TO DO: Which lines of the items below contain the string "overview", with case counting? Return every such line.

Items from a data collection

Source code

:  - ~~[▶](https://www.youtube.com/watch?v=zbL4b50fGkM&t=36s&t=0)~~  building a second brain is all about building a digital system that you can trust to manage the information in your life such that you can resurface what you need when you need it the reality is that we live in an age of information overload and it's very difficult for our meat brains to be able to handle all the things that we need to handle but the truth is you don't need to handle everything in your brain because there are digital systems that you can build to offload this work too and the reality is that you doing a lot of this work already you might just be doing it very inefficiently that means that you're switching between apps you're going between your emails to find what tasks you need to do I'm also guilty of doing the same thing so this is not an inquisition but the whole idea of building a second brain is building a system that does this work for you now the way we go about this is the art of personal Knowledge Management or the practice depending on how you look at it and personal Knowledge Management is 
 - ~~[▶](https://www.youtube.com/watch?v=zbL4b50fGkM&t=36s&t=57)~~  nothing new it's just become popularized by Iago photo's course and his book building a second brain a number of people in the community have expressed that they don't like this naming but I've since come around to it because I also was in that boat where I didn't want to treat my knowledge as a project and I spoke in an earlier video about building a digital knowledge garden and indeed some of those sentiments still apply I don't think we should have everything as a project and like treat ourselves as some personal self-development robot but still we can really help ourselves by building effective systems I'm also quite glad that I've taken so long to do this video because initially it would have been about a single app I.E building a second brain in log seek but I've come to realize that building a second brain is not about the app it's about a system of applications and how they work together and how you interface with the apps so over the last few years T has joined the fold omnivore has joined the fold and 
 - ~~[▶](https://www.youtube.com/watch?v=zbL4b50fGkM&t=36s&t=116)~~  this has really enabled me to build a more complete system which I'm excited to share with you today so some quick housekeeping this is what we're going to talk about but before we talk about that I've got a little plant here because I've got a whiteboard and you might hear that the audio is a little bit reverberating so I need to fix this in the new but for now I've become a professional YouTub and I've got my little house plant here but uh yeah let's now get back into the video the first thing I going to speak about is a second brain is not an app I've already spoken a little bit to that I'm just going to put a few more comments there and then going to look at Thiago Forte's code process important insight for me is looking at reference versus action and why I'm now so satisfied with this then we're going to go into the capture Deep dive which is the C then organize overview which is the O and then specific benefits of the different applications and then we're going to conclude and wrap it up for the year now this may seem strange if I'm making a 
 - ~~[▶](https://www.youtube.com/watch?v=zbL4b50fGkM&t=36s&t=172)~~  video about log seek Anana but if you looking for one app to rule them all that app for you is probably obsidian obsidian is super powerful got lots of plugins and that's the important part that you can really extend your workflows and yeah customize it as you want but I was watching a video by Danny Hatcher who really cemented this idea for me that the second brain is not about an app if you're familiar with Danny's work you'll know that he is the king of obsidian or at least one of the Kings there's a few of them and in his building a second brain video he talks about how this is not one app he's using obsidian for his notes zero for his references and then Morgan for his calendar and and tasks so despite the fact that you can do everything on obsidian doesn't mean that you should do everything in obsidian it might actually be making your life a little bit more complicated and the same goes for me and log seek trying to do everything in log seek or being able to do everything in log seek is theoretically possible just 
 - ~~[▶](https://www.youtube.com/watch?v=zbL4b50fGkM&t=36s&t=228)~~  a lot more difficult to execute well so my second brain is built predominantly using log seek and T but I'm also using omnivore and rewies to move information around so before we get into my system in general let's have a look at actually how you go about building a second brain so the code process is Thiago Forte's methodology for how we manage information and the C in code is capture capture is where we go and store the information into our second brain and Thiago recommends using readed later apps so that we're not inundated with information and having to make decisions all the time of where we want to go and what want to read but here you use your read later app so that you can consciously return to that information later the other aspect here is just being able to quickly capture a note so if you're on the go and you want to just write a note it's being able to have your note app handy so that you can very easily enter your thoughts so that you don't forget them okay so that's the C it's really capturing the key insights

EXERCISE SOLUTION:
 - ~~[▶](https://www.youtube.com/watch?v=zbL4b50fGkM&t=36s&t=116)~~  this has really enabled me to build a more complete system which I'm excited to share with you today so some quick housekeeping this is what we're going to talk about but before we talk about that I've got a little plant here because I've got a whiteboard and you might hear that the audio is a little bit reverberating so I need to fix this in the new but for now I've become a professional YouTub and I've got my little house plant here but uh yeah let's now get back into the video the first thing I going to speak about is a second brain is not an app I've already spoken a little bit to that I'm just going to put a few more comments there and then going to look at Thiago Forte's code process important insight for me is looking at reference versus action and why I'm now so satisfied with this then we're going to go into the capture Deep dive which is the C then organize overview which is the O and then specific benefits of the different applications and then we're going to conclude and wrap it up for the year now this may seem strange if I'm making a 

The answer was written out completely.